Le génie qui frise la folie

Un texte de Hélène Fauteux

J’ai rencontré récemment une jeune femme qui s’est spécialisée en cinéma d’animation à l’Université Concordia, où j’ai moi-même fait mes classes en journalisme. Et j’ai été agréablement surprise qu’elle me dise avoir entendu parler de Raoul Barré dans ses cours, ce pionnier pourtant méconnu des dessins animés.

Enfant, ce que je connaissais de l’artiste me venait de ses deux dessins à l’encre et aquarelle, dans les teintes de gris et de vieux rose, suspendus dans la salle à dîner. Ils représentaient des scènes parisiennes bien loin de notre quotidien en banlieue de Montréal : le jeune livreur d’un boulanger, son panier de pains posé sur sa tête, qui observe avec les autres passants deux gendarmes auprès d’une petite fille égarée et en pleurs, et ce qui semble être un marquis baisant la main d’une belle dame à la descente de son carrosse. Raoul Barré était le grand-père de mon père.

Ma grand-mère Fauteux était sa fille unique. Nous l’appelions grand-maman Guigui, ce qui était probablement un diminutif de son prénom, Marguerite. Mais elle prétendait plutôt que son père l’avait surnommée ainsi parce qu’elle ressemblait à un singe savant, appelé Guigui et qui était bien connu à Paris au moment de sa naissance dans la Ville Lumière. Était-ce de l’autodérision? Peut-être, puisqu’elle était vraiment jolie sur ses photos de jeunesse!

Grand-maman Guigui nous racontait aussi que si elle n’avait jamais appris à nager, c’était parce que son père l’avait lancée à la mer, bébé, du haut d’un quai du Massachussetts, pensant qu’elle se mettrait à patauger comme un petit chien. Ayant bien failli de se noyer, selon ses dires, elle en avait gardé une frousse de l’eau!

Bref, pour ma grand-mère, son père était un fou! Mais c’était avant tout un artiste de très grand talent, dont elle possédait de superbes toiles, en particulier celle, immense, de Mme Roy, l’épouse d’un ami très cher de ses parents.
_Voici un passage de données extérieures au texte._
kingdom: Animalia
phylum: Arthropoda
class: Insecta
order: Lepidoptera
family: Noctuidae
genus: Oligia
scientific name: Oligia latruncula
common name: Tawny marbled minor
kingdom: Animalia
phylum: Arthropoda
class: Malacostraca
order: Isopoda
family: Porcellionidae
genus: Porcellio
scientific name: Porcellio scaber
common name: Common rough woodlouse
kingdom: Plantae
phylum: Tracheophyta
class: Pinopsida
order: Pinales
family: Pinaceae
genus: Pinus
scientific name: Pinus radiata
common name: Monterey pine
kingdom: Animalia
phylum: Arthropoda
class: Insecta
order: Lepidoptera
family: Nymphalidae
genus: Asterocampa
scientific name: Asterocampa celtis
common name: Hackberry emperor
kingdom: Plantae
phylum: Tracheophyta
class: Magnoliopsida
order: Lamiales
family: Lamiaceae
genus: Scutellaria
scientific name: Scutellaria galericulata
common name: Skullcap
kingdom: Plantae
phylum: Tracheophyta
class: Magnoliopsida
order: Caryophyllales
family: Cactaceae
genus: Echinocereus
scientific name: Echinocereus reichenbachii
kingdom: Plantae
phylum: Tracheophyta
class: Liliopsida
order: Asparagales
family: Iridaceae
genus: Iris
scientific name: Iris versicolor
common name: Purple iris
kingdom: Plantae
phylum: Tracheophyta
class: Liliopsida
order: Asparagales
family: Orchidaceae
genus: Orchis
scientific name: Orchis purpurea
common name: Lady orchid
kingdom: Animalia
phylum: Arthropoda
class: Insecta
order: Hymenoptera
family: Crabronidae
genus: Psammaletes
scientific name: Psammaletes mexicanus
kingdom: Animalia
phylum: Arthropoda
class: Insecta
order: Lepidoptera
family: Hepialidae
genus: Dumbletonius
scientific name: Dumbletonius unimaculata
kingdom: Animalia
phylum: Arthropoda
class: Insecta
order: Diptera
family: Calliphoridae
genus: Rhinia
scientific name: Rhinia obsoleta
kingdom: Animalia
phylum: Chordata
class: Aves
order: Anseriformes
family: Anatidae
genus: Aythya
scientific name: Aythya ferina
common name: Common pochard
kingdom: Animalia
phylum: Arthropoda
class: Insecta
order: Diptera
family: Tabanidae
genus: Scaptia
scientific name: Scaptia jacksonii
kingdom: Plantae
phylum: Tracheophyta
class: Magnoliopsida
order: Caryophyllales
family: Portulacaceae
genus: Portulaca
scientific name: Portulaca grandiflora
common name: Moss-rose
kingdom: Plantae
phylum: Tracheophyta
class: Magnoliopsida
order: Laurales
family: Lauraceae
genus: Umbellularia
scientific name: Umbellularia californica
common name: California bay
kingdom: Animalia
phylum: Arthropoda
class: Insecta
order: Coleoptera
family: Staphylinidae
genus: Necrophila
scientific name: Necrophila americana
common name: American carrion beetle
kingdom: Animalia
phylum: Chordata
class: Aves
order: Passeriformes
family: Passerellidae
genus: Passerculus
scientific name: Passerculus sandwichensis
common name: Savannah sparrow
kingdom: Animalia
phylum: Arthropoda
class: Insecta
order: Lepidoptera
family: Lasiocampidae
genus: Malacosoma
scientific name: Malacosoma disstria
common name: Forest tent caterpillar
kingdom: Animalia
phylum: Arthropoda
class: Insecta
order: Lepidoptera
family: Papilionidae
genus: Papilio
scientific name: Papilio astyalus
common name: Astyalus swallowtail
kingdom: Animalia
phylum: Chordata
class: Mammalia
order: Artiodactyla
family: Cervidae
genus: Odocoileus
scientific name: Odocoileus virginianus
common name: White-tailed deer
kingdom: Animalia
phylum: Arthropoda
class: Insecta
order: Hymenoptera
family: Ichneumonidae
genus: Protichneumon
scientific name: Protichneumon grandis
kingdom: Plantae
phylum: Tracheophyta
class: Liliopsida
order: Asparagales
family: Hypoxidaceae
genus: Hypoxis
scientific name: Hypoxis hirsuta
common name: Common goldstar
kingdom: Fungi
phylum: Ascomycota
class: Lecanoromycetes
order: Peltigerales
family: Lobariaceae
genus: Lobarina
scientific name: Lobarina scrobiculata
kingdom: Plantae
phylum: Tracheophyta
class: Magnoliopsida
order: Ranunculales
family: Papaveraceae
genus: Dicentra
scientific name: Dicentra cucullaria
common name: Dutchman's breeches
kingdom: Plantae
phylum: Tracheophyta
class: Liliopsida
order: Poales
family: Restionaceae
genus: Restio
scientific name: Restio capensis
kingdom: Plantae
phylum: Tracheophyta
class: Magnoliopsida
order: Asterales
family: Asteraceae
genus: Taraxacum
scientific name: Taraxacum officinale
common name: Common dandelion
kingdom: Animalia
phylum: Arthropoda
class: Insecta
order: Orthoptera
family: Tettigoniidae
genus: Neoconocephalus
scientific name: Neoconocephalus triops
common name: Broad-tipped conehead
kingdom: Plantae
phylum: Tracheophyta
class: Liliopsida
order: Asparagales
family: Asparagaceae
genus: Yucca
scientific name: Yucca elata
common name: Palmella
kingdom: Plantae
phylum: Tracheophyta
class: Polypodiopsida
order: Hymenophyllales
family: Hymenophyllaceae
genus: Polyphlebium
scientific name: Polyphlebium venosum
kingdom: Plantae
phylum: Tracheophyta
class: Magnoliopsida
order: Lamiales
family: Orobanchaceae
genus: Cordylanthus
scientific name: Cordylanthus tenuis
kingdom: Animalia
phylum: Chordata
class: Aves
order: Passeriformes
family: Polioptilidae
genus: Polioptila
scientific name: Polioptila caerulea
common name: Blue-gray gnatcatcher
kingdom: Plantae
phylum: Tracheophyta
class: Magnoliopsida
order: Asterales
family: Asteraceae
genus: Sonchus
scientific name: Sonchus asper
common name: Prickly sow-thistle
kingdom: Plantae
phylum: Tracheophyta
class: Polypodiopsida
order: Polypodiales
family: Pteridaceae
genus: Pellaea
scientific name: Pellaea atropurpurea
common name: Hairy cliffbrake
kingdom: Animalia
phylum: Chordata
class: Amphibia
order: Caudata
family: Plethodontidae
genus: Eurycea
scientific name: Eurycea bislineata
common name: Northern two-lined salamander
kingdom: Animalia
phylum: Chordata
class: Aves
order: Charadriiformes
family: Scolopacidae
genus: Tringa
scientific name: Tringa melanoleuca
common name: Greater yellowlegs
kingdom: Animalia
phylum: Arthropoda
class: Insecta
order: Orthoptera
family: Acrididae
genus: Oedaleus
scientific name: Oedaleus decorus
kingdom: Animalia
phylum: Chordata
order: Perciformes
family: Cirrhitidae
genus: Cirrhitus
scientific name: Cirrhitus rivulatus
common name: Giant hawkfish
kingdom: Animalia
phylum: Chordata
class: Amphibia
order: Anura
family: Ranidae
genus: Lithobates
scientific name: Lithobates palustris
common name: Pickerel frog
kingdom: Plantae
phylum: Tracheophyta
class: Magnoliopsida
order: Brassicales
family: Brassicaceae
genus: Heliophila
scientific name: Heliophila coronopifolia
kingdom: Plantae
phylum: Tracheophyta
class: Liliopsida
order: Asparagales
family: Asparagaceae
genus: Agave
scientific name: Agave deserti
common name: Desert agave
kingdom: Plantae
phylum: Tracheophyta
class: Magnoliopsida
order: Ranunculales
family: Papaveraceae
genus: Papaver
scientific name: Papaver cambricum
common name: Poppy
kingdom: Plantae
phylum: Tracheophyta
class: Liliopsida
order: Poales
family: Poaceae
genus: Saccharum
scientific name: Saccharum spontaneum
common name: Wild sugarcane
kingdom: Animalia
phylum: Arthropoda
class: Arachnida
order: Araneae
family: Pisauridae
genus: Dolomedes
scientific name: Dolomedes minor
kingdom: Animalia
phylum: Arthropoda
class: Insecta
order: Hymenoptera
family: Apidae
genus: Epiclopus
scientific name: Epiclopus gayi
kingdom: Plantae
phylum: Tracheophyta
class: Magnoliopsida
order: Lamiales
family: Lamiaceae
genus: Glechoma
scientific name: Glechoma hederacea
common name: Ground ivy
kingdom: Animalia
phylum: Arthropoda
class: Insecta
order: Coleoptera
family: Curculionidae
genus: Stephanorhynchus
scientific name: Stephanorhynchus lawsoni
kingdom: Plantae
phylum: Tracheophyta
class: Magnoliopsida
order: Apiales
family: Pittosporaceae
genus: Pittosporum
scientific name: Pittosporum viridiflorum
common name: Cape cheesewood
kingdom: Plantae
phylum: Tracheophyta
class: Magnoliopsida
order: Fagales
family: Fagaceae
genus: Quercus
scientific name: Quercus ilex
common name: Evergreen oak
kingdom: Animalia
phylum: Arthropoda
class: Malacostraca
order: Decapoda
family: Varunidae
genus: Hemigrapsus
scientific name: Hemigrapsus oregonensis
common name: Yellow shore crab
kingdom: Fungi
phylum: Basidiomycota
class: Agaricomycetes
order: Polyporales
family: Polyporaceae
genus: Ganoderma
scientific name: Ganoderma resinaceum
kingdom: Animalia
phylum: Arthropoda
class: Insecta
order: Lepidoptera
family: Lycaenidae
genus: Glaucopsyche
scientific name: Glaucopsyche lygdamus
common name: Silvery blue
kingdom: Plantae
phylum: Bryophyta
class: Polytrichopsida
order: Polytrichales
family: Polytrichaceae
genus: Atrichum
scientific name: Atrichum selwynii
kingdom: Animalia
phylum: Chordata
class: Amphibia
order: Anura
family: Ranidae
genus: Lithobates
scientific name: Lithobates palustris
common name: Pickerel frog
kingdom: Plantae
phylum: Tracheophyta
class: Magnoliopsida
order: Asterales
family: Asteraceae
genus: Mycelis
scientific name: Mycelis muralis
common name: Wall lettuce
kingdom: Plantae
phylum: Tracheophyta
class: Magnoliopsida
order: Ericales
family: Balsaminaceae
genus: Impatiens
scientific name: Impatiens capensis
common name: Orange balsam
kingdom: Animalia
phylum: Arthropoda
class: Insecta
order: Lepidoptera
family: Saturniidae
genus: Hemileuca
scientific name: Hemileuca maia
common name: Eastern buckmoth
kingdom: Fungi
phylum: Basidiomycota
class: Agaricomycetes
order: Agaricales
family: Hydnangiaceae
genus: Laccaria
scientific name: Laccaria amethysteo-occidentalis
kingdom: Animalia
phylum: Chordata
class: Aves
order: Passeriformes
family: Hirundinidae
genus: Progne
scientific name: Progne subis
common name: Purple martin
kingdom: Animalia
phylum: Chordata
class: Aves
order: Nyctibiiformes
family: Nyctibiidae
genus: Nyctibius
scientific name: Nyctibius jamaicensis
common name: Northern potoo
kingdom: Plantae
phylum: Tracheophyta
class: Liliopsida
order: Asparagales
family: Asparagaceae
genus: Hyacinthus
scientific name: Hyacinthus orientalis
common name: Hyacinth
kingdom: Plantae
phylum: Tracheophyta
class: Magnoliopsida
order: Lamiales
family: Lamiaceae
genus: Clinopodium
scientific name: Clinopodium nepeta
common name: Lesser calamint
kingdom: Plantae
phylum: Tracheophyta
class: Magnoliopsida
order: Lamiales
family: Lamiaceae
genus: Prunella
Et c’est non sans fierté qu’elle soulignait que certaines de ses œuvres étaient conservées au Musée national des beaux-arts du Québec et qu’il avait mis Félix Le Chat – mon « p’tit bonhomme » préféré – en film!

La publication d’André Martin, intitulée Barré l’Introuvable et produite à l’occasion du Festival international du cinéma d’animation à Ottawa en 1976, ou encore la réalisation en 2007 d’un épisode de l’émission La Quête de la télé franco ontarienne (TFO) consacrée à Raoul Barré, nous permettent de mesurer l’ampleur de la contribution aux arts visuels de cet homme de génie, montréalais d’origine.

Et aujourd’hui, le site Internet raoulbarre.ca se veut une nouvelle tribune pour faire la démonstration de la virtuosité de ce touche à tout qui a peint tant des reflets aqueux plus vrais que nature, que signé la première bande dessinée dans le quotidien La Presse et pavé la voie à Walt Disney.

Puissiez-vous vous y délecter de découvertes!